WORK TASK: Print exactly the first lines of the records. Stop after the line containing "29: (283, 122, 5.51)", and leave every picture out.

[Dataset entries]

=== Section Start ===

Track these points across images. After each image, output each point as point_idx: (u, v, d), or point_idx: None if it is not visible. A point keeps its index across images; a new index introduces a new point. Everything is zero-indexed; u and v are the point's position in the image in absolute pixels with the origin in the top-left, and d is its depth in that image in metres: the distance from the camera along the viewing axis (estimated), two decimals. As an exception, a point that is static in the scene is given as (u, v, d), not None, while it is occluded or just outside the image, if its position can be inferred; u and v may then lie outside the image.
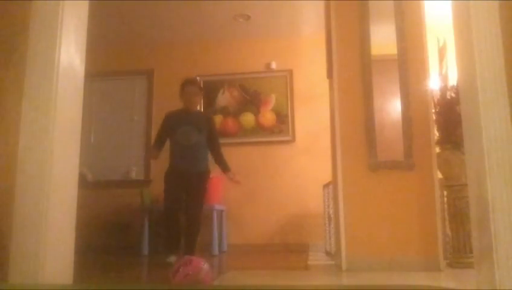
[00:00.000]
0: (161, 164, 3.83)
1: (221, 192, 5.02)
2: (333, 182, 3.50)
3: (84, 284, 2.14)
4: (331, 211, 3.93)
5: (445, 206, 3.39)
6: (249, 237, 5.24)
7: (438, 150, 3.28)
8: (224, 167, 3.73)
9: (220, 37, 5.69)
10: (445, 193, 3.40)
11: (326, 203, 4.41)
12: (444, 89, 3.51)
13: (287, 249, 5.13)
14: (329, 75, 3.54)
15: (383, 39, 3.28)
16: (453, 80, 3.42)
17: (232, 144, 5.34)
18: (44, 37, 1.94)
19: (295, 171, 5.34)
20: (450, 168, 3.31)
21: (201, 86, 3.69)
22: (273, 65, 5.65)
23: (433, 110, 3.29)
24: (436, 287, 2.17)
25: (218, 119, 5.47)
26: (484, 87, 1.68)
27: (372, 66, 3.18)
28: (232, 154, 4.54)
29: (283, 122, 5.51)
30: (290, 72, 5.60)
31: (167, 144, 3.76)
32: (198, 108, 3.71)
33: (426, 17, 3.23)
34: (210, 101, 5.60)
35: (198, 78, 3.49)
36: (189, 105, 3.66)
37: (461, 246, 3.19)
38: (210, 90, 5.59)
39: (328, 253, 4.27)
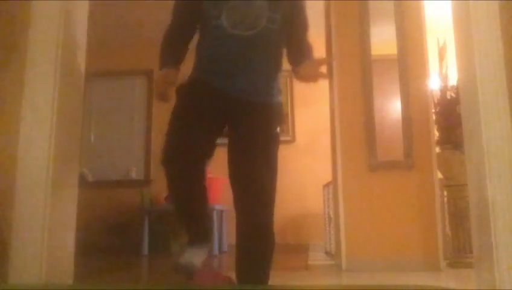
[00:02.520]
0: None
1: (221, 192, 5.01)
2: (333, 182, 3.50)
3: (84, 284, 2.14)
4: (331, 211, 3.93)
5: (445, 206, 3.39)
6: (249, 237, 5.23)
7: (438, 150, 3.28)
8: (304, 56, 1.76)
9: (220, 37, 5.68)
10: (445, 193, 3.39)
11: (326, 203, 4.40)
12: (444, 89, 3.51)
13: (287, 249, 5.12)
14: (329, 75, 3.53)
15: (383, 39, 3.28)
16: (453, 80, 3.41)
17: (232, 144, 5.33)
18: (44, 37, 1.94)
19: (295, 171, 5.33)
20: (450, 168, 3.31)
21: None
22: (273, 65, 5.63)
23: (433, 110, 3.29)
24: (436, 287, 2.16)
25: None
26: (484, 87, 1.67)
27: (372, 66, 3.18)
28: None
29: (283, 122, 5.49)
30: (290, 72, 5.58)
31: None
32: None
33: (426, 17, 3.23)
34: (210, 101, 5.60)
35: None
36: None
37: (461, 246, 3.19)
38: (210, 90, 5.58)
39: (328, 253, 4.26)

=== Section End ===

RESULT FOR THIS TASK:
Track these points across images. After each image, output each point as point_idx: (u, v, d), or point_idx: None if it is not visible. A point keeps its index across images; a new index introduces a new point. Everything is zero-indexed; u and v are the point's position in the image in absolute pixels with the origin in the top-left, and d is its depth in that image in metres: the distance from the camera along the viewing axis (estimated), two decimals. As an exception, a point that is static in the scene is given as (u, v, d), not None, while it is occluded or just outside the image, if its position can be inferred; u and v may then lie outside the image.
[00:00.000]
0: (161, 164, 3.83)
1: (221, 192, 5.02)
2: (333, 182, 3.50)
3: (84, 284, 2.14)
4: (331, 211, 3.93)
5: (445, 206, 3.39)
6: (249, 237, 5.24)
7: (438, 150, 3.28)
8: (224, 167, 3.73)
9: (220, 37, 5.69)
10: (445, 193, 3.40)
11: (326, 203, 4.41)
12: (444, 89, 3.51)
13: (287, 249, 5.13)
14: (329, 75, 3.54)
15: (383, 39, 3.28)
16: (453, 80, 3.42)
17: (232, 144, 5.34)
18: (44, 37, 1.94)
19: (295, 171, 5.34)
20: (450, 168, 3.31)
21: (201, 86, 3.69)
22: (273, 65, 5.65)
23: (433, 110, 3.29)
24: (436, 287, 2.17)
25: (218, 119, 5.47)
26: (484, 87, 1.68)
27: (372, 66, 3.18)
28: (232, 154, 4.54)
29: (283, 122, 5.51)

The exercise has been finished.